国立演芸場7月上席(7/7)
ネットの時代になってから、寄席に行くにも事前に番組表をチェックしてからという習慣が身についてしまった。
でも本来の寄席というのはそういうものじゃない、という分けで今回は久々にフラリと七夕の国立演芸場に向かう。
7月上席は新真打の昇進披露公演で、この日は小柳枝門下の春風亭鹿の子がトリをつとめる。
< 番 組 >
前座・春風亭昇也「子ほめ」
春風亭笑好「ぜんざい公社」
春風亭柳太郎「新作(タイトル不明)」
ナイツ「漫才」
三笑亭夢之助「宗論」
春風亭小柳枝「青菜」
~仲入り~
真打昇進披露口上
春風亭柳好「悋気の独楽」
三遊亭小遊三「やかん」
北見マキ「奇術」
春風亭鹿の子「抜け雀」
中トリの小柳枝「青菜」、何度聴いても良い。このネタは、現役では小柳枝がベストだ。
短い噺だが、場面が二つ、登場人物は5人。
最初の場面は、植栽が行われた家の庭先で、ここでは暑い季節の中の涼感をいかに出すかがカギ。
家の主人が植木屋の水の打ち方を誉める場面と、植木屋が勧められるままに冷たい酒と鯉のあらいをご馳走になる動作で、涼しさを表現する。
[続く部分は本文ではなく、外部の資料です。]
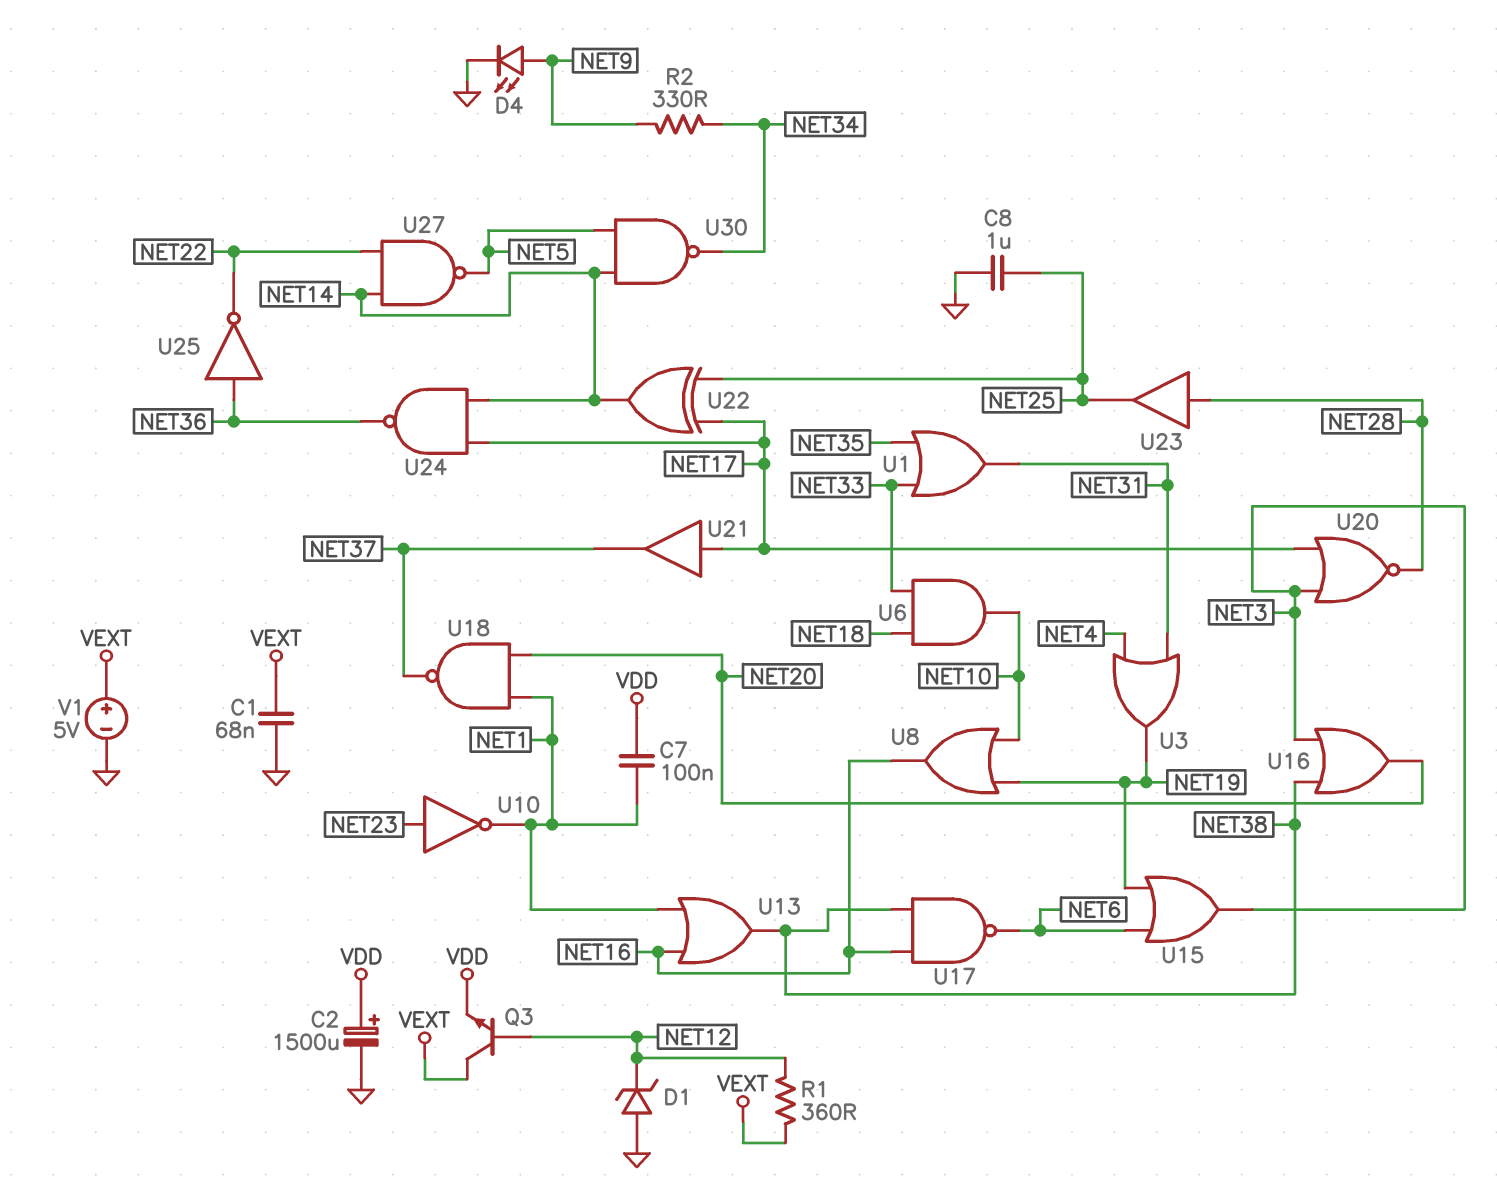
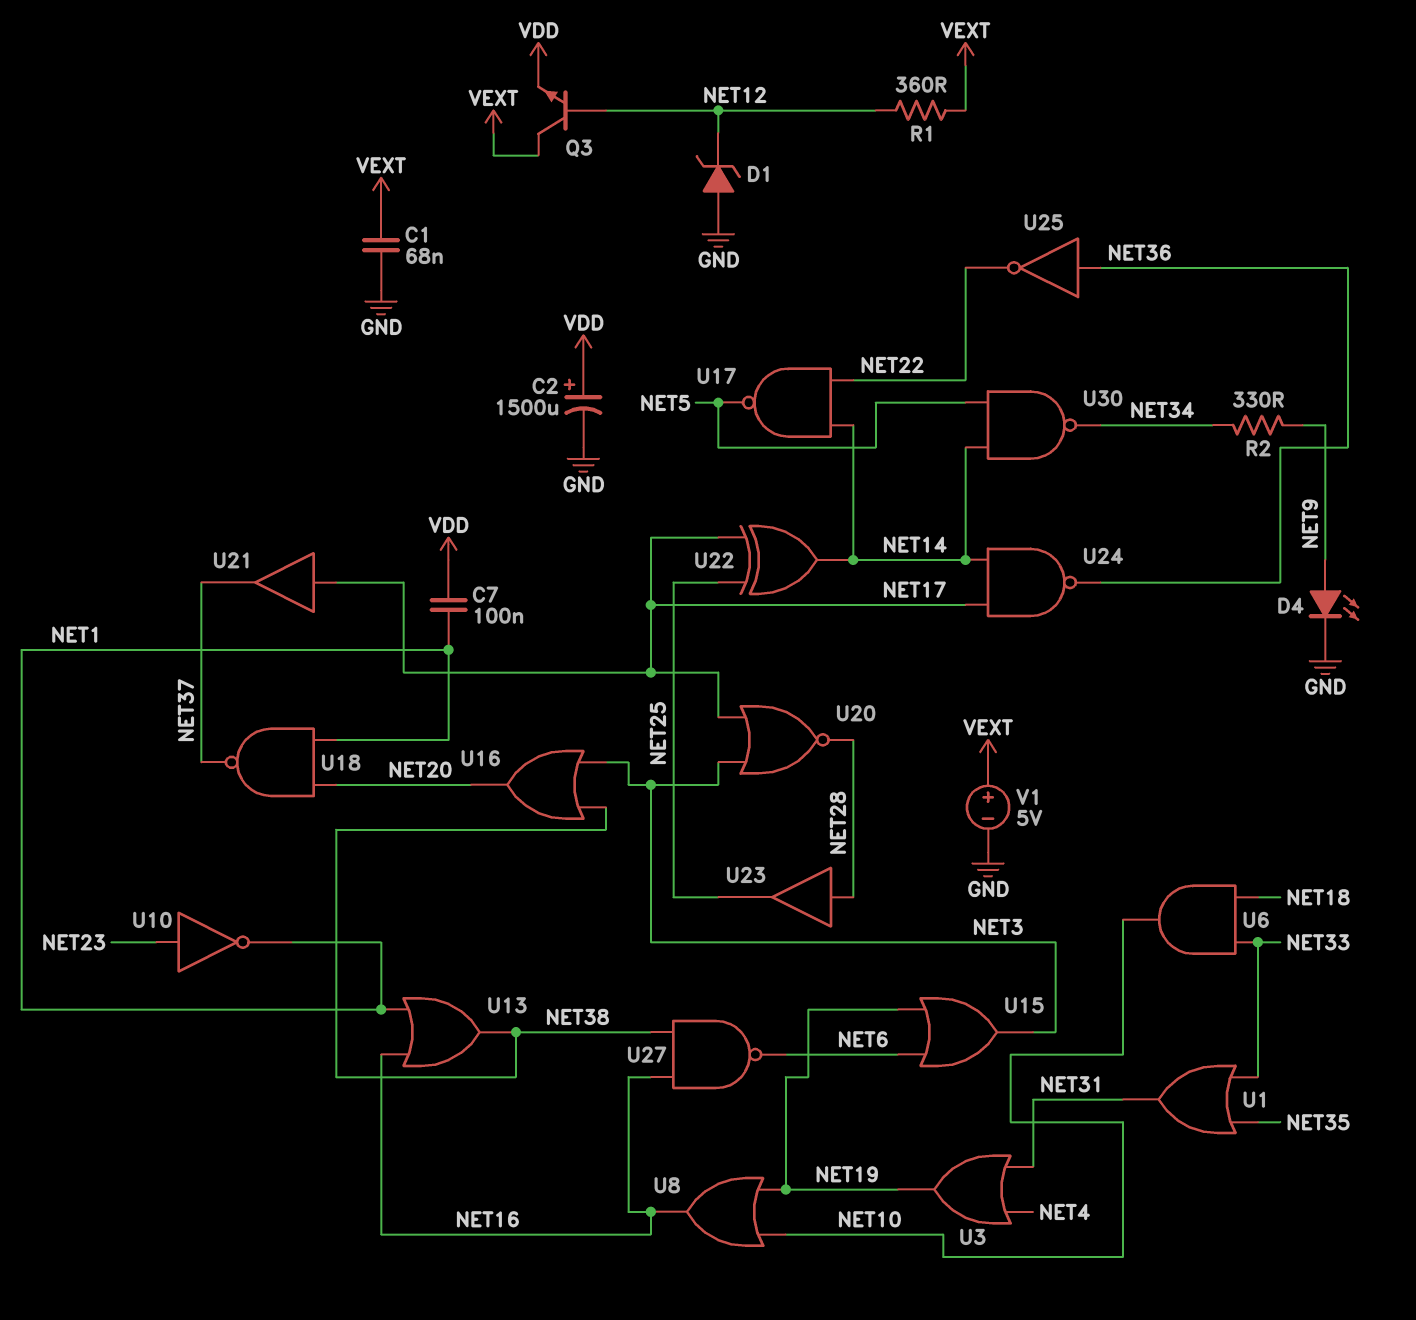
C8: 1uF (GND, NET25) -> none
U17: NAND (in NET16, in NET38, out NET6) -> NAND (in NET14, in NET22, out NET5)
U27: NAND (in NET14, in NET22, out NET5) -> NAND (in NET16, in NET38, out NET6)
特に大事なのは、いかにも風流人たる主人の描写で、奥様と同様にセリフや所作に品と風格が必要だ。
その対照的人物である植木屋職人との会話で、二人のセリフのリズムの切り替えが重要。
後半の植木屋の住まいの場面では、一転して暑苦しさの演出になる。
ここの女房は、その存在自体が暑苦しいと感じさせる。
訪ねてくる大工との会話では、すっかり主人に染まった植木屋との珍妙なヤリトリ。
押入れからの女房の飛び出し方。
それらいずれを採っても、季節感が溢れるマクラと共に小柳枝の演出は完成度が高い。
「青菜」が聴けただけでも満足だった。
漫才のナイツは面白かった。
ボケとツッコミの間が良い。
最近の東京の若手漫才師たちは揃って確実に進歩していて、楽しみだ。
鹿の子「抜け雀」、落語界ただ一人のママさん真打とのこと。
なかなかしっかりとした喋りで悪くなかったが、このネタを女性の声で演じるという不自然さは、いかんともし難い。
やはり女流落語家はハンディがある。
若手二人は初見だったが、つまらなかった。
普段からこんな風なのだろうか。